> **THE PROBLEM**
Will you print the part of the data that opens with the line containing "приложение работает только в сети банка;" and closes with the line containing "Новороссийске?", both of those lines included, reproducing each line verbatim but leaving the pictures out?

> **DATASET RECORDS**
Segment Open

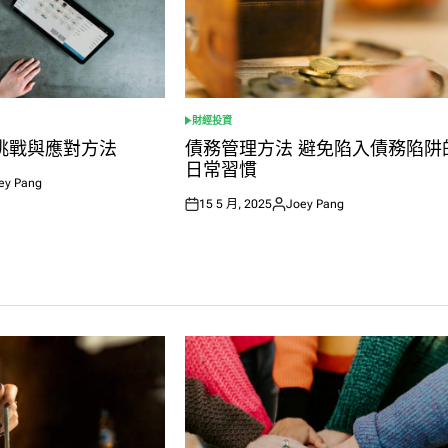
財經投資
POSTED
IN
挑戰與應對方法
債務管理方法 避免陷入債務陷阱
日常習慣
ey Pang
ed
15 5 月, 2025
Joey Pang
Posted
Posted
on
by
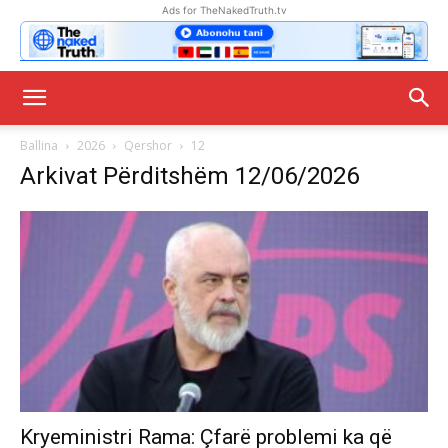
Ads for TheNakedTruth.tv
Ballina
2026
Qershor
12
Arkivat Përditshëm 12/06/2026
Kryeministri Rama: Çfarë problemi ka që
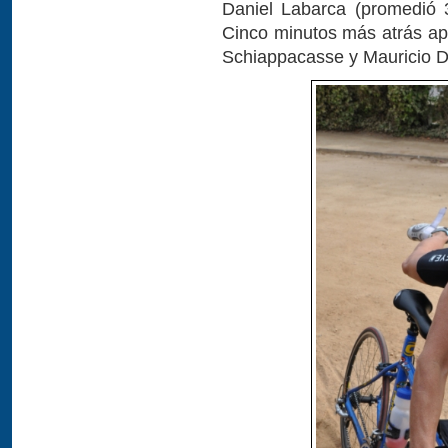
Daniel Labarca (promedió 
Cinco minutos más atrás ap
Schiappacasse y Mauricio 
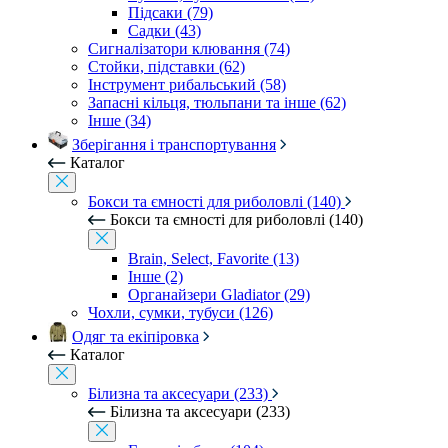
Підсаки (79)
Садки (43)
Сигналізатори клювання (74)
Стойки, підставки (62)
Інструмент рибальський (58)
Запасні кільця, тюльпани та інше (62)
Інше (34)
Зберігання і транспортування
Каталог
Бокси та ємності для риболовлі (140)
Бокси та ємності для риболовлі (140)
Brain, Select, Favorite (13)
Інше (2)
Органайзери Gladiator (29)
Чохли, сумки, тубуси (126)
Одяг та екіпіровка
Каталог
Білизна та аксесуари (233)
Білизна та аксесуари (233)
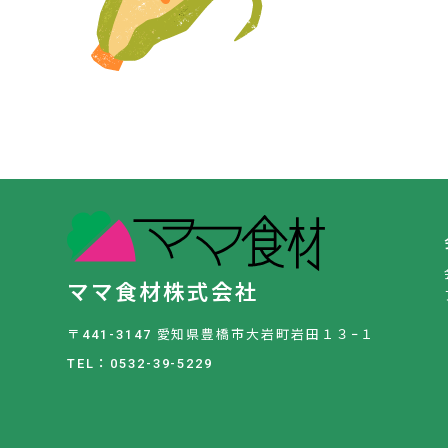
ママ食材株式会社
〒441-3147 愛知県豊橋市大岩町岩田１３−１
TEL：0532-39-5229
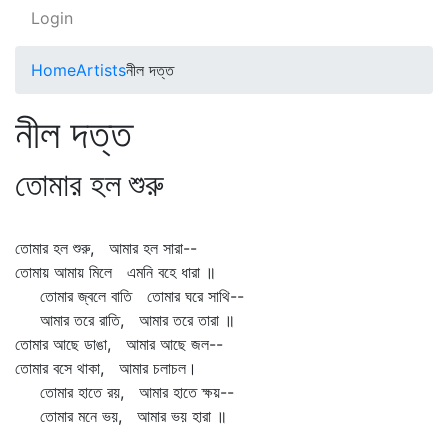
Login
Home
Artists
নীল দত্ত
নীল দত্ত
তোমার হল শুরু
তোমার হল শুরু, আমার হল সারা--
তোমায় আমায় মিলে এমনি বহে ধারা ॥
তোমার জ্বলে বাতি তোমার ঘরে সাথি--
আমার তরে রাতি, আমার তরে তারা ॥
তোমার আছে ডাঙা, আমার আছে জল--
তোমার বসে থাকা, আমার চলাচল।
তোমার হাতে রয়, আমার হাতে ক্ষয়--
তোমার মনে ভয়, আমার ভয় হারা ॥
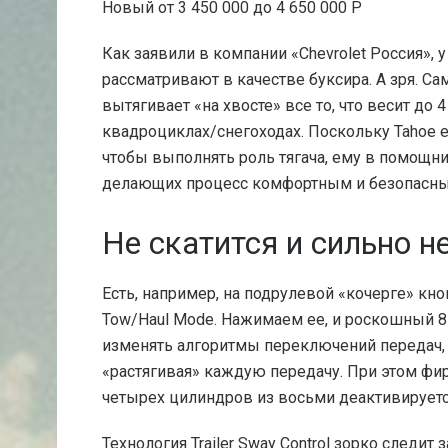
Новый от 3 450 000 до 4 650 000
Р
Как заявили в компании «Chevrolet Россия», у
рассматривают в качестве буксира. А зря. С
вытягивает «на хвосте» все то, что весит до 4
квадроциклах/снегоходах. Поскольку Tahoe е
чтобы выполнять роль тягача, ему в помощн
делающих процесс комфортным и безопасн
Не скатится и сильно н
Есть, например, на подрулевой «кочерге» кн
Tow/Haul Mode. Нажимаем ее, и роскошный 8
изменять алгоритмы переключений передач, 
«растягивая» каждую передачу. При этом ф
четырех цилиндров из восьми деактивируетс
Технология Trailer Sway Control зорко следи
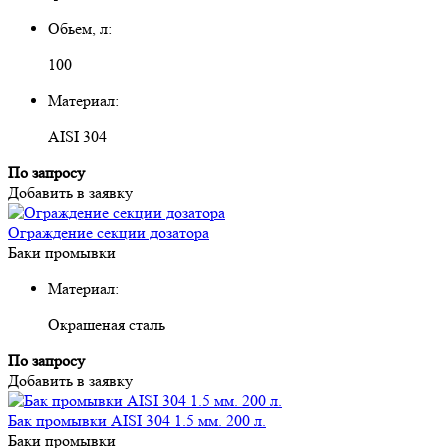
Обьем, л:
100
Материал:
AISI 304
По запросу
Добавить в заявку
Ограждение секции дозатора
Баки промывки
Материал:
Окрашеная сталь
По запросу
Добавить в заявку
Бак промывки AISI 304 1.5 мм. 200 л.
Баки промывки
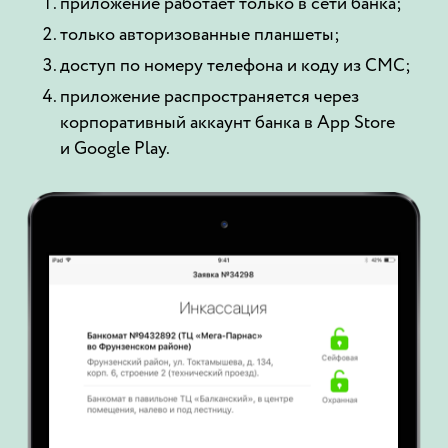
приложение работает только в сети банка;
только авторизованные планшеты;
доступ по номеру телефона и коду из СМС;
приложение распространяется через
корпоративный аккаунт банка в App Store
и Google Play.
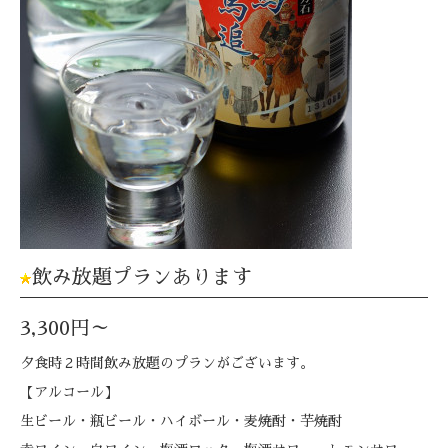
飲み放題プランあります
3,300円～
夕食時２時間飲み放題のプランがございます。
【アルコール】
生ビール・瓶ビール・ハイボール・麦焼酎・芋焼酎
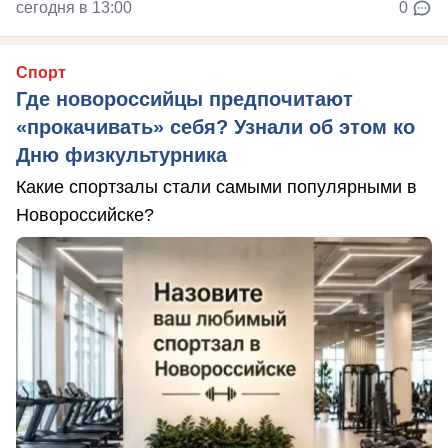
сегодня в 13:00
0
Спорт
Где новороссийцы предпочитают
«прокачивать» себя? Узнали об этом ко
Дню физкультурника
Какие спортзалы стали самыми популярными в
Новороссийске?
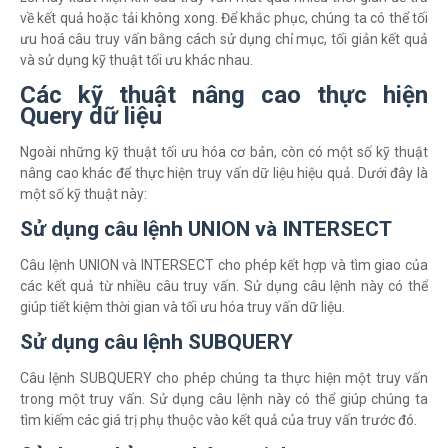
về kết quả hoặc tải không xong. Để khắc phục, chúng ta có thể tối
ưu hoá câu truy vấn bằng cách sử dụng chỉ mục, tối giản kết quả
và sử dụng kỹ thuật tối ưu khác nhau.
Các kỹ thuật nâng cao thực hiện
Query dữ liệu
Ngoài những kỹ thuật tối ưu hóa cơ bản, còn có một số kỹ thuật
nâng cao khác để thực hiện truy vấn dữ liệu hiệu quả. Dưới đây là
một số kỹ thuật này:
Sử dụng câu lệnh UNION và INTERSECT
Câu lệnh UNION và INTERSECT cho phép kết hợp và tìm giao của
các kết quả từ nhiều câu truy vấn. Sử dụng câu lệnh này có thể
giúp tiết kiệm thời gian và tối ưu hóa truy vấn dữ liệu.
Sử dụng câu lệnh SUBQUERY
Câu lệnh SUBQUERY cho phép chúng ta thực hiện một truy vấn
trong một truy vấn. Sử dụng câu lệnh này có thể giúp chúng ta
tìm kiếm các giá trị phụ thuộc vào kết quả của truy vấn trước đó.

Segment Closed

> **SOLUTION TO THIS EXERCISE**
приложение работает только в сети банка;
только авторизованные планшеты;
доступ по номеру телефона и коду из СМС;
приложение распространяется через
корпоративный аккаунт банка в App Store
и Google Play.
飲み放題プランあります
3,300円～
夕食時２時間飲み放題のプランがございます。
【アルコール】
生ビール・瓶ビール・ハイボール・麦焼酎・芋焼酎
сегодня в 13:00
0
Спорт
Где новороссийцы предпочитают
«прокачивать» себя? Узнали об этом ко
Дню физкультурника
Какие спортзалы стали самыми популярными в
Новороссийске?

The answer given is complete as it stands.